→ Exercise details: Reproduce the entries shown below only from the line with "X75000000Y-173460000D03*" down to the line with "X147000000Y-28555000D03*", keeping both end lines and copying each one exactly.
━━━ Extracted material
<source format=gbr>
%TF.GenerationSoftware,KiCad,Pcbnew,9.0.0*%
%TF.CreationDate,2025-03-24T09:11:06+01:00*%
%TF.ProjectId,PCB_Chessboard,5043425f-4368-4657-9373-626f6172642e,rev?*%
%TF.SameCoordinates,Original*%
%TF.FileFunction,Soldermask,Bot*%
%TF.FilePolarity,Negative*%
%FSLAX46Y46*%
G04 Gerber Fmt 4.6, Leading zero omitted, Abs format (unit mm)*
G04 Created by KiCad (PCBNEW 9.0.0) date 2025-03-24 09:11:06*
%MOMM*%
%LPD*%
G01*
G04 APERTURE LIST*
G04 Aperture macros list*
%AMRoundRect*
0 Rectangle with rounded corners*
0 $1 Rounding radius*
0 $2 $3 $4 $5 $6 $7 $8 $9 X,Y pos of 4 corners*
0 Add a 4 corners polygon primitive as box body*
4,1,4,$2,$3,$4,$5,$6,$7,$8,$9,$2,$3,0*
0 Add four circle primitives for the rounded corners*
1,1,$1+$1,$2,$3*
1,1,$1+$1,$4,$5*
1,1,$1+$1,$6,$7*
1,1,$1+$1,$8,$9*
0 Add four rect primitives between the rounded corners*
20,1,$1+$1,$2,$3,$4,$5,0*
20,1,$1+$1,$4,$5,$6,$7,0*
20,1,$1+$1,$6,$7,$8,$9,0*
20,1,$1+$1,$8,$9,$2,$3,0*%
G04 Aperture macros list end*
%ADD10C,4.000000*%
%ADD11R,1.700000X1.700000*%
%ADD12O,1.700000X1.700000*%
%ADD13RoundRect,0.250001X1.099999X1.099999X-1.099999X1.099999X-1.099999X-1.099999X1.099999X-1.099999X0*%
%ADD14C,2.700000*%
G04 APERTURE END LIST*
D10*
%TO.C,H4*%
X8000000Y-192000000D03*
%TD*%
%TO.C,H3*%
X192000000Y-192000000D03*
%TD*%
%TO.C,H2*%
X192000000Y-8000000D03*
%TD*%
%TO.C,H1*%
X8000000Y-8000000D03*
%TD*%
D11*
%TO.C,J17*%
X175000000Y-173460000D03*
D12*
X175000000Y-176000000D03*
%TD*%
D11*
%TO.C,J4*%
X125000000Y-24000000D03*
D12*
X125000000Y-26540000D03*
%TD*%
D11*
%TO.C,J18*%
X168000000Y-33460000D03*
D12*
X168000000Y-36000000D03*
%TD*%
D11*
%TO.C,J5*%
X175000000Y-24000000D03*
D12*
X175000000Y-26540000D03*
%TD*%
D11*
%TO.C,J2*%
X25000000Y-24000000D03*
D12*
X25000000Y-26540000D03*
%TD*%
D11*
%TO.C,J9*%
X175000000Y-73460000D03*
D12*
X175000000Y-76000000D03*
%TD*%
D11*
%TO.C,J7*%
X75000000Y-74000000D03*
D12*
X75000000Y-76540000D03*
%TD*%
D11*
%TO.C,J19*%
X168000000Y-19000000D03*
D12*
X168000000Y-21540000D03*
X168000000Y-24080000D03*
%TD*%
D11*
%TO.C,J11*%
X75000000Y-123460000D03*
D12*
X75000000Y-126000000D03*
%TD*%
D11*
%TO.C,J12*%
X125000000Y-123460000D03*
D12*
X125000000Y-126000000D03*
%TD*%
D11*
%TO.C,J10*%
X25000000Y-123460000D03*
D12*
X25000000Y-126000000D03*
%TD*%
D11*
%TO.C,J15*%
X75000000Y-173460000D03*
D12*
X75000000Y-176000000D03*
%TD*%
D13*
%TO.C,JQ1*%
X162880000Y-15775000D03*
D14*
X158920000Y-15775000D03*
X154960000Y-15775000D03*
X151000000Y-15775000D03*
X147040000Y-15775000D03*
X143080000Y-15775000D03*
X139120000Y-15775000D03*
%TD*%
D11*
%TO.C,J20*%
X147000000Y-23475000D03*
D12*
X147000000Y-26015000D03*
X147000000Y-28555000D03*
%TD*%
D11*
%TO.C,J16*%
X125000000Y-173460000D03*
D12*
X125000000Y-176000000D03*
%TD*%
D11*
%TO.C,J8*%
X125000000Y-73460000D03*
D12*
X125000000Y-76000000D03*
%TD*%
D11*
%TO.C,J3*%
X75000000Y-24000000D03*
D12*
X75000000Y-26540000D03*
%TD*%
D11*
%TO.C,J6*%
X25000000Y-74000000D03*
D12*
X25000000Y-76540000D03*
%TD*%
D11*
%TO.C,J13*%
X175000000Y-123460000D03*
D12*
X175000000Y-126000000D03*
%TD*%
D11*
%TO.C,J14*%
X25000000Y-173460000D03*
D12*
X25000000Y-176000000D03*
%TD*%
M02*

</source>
━━━━━━
━━━ Extracted material
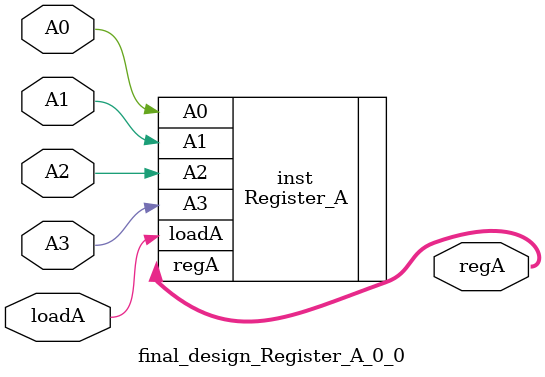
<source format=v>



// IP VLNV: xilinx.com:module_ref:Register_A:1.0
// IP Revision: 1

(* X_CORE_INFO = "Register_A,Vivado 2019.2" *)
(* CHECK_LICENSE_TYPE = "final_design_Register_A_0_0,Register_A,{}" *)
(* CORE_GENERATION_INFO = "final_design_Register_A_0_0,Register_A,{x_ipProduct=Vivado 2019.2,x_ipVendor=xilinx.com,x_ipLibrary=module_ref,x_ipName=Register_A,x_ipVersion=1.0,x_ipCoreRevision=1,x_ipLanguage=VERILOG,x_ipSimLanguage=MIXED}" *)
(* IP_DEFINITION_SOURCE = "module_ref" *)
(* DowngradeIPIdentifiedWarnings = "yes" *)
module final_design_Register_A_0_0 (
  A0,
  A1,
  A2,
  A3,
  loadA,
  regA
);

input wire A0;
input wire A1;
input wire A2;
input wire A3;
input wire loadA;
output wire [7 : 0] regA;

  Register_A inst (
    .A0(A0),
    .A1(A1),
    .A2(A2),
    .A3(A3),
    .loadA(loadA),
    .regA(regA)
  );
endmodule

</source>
━━━━━━
━━━ Extracted material
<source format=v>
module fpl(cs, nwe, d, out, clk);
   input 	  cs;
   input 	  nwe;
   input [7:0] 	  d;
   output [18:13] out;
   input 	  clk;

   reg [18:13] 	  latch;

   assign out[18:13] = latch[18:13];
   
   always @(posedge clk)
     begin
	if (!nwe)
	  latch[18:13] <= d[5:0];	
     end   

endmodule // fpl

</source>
━━━━━━
→ Written solution:
X75000000Y-173460000D03*
D12*
X75000000Y-176000000D03*
%TD*%
D13*
%TO.C,JQ1*%
X162880000Y-15775000D03*
D14*
X158920000Y-15775000D03*
X154960000Y-15775000D03*
X151000000Y-15775000D03*
X147040000Y-15775000D03*
X143080000Y-15775000D03*
X139120000Y-15775000D03*
%TD*%
D11*
%TO.C,J20*%
X147000000Y-23475000D03*
D12*
X147000000Y-26015000D03*
X147000000Y-28555000D03*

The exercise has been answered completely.